TO DO: Please make an exact copy of the lines from the one holding "ring pip: (193, 181)" through the end of the data, both ends included, with no pictures.

Saved data entries:
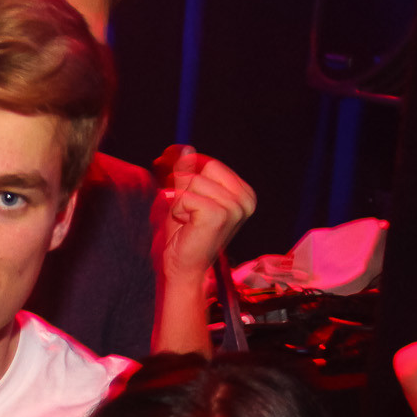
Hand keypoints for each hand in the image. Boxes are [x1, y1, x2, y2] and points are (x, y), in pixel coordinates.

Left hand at [151, 146, 256, 282]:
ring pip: (193, 181)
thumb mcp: (183, 197)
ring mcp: (234, 207)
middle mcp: (244, 199)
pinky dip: (178, 210)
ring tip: (187, 222)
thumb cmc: (183, 236)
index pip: (210, 163)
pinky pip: (186, 196)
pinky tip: (186, 226)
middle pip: (204, 167)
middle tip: (184, 211)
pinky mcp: (218, 214)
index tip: (173, 181)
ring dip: (180, 202)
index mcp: (242, 193)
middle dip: (185, 186)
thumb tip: (184, 148)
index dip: (187, 170)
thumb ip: (185, 173)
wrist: (182, 269)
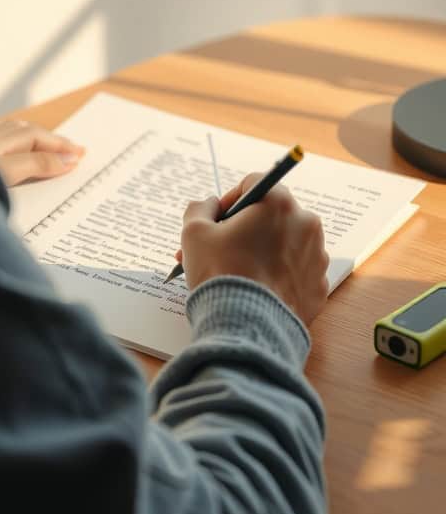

SOLUTION FOR THIS TASK:
ring pip: (193, 181)
thumb mcp: (183, 197)
ring mcp: (234, 207)
middle mcp: (244, 199)
pinky dip: (178, 210)
ring tip: (187, 222)
thumb cmc: (183, 236)
index pip: (210, 163)
pinky pip: (186, 196)
pinky tip: (186, 226)
middle pip: (204, 167)
middle tip: (184, 211)
pinky mcp: (218, 214)
index tip: (173, 181)
ring dip: (180, 202)
index mcp: (242, 193)
middle dip: (185, 186)
thumb tip: (184, 148)
index dip: (187, 170)
thumb ip: (185, 173)
wrist: (182, 269)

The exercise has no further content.